**GOAL:**
Gather every line of the records below that contains the word "kidney", and copy each one in full.

**DATA PROVIDED:**
----------

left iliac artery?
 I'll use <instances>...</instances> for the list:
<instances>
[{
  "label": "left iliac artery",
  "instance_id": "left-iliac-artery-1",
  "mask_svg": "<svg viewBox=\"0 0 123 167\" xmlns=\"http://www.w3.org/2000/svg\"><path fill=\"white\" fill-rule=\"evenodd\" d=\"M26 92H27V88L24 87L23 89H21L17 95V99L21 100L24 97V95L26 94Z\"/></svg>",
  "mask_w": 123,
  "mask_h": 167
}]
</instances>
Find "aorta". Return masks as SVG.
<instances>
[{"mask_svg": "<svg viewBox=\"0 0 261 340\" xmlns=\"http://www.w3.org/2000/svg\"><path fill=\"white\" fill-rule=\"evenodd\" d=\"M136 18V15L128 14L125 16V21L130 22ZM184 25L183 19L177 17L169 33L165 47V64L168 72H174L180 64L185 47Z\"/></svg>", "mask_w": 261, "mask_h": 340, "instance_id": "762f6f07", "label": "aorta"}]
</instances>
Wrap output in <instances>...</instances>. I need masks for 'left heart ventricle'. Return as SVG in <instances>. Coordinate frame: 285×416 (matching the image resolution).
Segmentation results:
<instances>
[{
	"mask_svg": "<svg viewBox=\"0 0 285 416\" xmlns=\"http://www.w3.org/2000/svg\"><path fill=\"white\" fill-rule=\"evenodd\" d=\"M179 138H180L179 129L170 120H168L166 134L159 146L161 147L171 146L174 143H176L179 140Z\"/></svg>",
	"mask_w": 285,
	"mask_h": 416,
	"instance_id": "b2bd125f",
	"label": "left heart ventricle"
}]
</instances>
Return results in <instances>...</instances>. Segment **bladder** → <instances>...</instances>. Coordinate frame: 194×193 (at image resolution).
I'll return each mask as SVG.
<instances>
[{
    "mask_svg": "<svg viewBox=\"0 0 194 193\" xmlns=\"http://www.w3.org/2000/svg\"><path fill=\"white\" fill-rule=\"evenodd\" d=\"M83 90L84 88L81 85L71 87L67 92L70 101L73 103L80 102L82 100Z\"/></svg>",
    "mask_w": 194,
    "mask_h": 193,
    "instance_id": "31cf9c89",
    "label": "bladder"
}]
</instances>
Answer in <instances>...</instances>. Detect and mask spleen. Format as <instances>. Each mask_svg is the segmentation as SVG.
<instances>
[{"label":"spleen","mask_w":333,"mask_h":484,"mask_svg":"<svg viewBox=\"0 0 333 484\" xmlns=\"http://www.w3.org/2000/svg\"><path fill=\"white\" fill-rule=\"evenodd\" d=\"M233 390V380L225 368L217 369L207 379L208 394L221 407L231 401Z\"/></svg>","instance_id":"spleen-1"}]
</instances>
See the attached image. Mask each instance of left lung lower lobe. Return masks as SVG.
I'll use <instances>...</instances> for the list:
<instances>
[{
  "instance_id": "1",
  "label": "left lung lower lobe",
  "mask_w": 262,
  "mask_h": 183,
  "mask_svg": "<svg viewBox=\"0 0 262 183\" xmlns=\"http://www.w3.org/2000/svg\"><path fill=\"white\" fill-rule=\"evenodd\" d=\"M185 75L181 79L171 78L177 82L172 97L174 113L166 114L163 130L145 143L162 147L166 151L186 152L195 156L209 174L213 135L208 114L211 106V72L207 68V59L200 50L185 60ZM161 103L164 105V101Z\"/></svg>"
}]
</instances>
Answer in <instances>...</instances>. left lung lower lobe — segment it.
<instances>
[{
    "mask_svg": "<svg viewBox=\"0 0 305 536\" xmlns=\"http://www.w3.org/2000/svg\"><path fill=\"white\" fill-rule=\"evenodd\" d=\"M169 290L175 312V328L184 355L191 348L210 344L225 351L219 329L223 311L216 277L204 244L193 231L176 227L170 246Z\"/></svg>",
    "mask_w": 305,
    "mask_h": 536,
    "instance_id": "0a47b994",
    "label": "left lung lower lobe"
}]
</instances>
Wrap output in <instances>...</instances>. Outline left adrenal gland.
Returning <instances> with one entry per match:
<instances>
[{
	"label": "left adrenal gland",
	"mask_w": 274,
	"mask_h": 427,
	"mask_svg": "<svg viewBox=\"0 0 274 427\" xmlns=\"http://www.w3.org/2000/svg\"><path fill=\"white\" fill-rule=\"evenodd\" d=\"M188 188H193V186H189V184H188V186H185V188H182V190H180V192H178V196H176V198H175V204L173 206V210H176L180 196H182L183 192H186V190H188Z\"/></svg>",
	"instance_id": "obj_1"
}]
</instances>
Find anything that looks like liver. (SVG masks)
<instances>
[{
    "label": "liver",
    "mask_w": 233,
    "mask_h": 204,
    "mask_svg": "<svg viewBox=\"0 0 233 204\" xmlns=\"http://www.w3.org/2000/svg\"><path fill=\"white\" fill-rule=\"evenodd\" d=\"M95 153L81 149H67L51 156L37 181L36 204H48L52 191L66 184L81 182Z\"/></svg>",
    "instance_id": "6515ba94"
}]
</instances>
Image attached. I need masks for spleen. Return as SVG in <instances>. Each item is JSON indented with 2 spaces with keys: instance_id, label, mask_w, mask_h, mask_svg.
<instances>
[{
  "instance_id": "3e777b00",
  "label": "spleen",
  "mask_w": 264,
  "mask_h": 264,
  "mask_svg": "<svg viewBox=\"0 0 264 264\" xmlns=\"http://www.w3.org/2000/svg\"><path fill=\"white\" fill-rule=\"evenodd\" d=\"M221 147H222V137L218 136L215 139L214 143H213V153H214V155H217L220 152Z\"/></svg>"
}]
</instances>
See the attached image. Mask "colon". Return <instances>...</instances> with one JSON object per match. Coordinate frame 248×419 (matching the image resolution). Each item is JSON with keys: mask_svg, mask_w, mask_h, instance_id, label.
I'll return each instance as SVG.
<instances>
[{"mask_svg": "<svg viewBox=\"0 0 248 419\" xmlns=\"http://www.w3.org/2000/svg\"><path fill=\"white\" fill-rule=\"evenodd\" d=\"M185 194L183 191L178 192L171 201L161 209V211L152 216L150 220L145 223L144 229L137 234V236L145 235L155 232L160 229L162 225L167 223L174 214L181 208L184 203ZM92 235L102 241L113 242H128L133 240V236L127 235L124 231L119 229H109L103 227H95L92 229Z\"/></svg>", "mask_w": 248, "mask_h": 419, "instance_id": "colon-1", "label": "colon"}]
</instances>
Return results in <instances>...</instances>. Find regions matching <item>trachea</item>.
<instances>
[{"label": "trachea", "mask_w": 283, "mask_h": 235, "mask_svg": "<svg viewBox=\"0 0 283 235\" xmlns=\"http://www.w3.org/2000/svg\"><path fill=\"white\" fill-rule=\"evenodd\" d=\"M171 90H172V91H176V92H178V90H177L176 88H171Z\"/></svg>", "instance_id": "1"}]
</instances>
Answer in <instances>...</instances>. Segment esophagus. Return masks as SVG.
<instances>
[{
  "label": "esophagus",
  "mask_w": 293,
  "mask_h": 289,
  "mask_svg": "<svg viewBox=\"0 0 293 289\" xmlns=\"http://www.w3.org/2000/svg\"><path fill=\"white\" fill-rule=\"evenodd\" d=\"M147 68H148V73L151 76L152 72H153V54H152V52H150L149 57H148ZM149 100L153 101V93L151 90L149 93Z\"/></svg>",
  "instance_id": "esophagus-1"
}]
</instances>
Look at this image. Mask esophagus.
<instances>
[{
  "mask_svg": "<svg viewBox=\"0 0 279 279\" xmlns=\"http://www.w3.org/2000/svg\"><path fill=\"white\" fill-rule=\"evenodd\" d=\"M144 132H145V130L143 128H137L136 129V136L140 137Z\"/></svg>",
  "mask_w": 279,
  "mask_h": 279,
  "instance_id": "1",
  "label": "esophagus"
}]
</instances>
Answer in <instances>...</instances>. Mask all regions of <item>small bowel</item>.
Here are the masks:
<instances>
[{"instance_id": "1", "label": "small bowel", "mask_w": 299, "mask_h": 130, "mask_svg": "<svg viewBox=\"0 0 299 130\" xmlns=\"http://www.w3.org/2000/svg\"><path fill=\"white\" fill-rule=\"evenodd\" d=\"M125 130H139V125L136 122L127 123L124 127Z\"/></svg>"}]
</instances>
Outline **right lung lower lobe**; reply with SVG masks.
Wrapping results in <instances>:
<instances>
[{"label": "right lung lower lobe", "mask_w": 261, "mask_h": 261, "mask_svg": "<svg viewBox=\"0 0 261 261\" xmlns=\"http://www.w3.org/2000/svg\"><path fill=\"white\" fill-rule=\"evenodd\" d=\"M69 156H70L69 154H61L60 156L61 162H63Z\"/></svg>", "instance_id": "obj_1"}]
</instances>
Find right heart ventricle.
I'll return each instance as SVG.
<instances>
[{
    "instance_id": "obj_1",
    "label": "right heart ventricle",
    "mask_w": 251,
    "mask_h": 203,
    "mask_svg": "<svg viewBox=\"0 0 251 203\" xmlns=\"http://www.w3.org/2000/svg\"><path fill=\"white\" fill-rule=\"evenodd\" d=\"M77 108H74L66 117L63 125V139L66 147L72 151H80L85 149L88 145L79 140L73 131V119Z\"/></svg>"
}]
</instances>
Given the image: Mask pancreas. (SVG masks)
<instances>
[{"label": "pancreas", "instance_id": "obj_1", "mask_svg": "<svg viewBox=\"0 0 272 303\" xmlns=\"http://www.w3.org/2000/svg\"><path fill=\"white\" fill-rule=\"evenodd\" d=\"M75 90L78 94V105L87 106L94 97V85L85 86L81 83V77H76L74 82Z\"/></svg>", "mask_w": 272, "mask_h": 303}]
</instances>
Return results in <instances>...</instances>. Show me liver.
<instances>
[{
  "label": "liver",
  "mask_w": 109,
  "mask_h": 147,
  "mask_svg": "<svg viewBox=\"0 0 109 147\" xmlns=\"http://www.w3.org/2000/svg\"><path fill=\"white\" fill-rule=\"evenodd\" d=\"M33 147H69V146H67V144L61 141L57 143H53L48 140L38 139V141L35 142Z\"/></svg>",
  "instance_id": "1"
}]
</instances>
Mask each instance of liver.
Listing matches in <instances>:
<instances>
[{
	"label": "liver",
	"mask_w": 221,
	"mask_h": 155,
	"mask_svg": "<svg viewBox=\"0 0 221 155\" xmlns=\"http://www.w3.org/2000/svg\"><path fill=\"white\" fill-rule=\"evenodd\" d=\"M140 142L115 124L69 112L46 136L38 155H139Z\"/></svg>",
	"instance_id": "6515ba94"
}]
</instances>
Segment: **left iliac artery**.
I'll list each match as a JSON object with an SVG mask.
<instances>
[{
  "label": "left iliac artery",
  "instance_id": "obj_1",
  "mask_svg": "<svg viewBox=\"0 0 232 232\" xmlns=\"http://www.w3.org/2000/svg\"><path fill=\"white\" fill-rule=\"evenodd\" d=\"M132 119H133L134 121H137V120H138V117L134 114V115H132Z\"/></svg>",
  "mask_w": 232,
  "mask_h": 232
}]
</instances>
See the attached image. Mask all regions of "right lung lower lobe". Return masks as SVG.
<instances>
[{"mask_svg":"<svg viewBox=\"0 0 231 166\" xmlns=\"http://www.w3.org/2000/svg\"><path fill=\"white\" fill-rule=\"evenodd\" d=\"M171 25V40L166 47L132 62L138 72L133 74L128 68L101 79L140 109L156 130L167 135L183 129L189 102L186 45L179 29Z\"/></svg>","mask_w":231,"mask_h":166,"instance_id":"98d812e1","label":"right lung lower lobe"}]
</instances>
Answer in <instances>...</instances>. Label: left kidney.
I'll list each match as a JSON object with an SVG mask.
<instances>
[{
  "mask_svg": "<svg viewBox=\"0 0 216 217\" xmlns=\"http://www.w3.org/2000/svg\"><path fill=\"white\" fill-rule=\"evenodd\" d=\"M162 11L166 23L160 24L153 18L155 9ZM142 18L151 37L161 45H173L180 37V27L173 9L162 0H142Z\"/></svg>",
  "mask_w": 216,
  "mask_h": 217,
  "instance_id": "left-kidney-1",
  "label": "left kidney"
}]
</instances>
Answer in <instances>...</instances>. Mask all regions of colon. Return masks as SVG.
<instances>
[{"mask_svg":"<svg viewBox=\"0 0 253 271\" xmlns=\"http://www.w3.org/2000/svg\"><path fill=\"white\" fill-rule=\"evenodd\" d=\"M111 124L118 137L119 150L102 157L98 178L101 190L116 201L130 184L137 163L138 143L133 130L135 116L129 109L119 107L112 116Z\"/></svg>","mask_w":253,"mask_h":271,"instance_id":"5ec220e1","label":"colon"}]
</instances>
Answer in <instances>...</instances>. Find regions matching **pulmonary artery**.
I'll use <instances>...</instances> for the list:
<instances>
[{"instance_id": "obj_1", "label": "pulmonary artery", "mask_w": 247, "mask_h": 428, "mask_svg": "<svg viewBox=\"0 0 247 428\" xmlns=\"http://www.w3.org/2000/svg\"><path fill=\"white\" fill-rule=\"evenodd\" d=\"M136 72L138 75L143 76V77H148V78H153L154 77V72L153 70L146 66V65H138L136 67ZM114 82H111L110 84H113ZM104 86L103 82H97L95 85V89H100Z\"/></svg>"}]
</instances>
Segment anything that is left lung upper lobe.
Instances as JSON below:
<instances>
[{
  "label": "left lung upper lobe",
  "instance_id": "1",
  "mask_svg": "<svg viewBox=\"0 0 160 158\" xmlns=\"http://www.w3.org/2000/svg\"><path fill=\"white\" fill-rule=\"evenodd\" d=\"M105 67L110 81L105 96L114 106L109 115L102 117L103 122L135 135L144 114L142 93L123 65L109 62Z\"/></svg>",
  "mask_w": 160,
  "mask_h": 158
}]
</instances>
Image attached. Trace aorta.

----------

**COMPLETED EXERCISE:**
Answer in <instances>...</instances>. Label: left kidney.
  "instance_id": "left-kidney-1",
  "label": "left kidney"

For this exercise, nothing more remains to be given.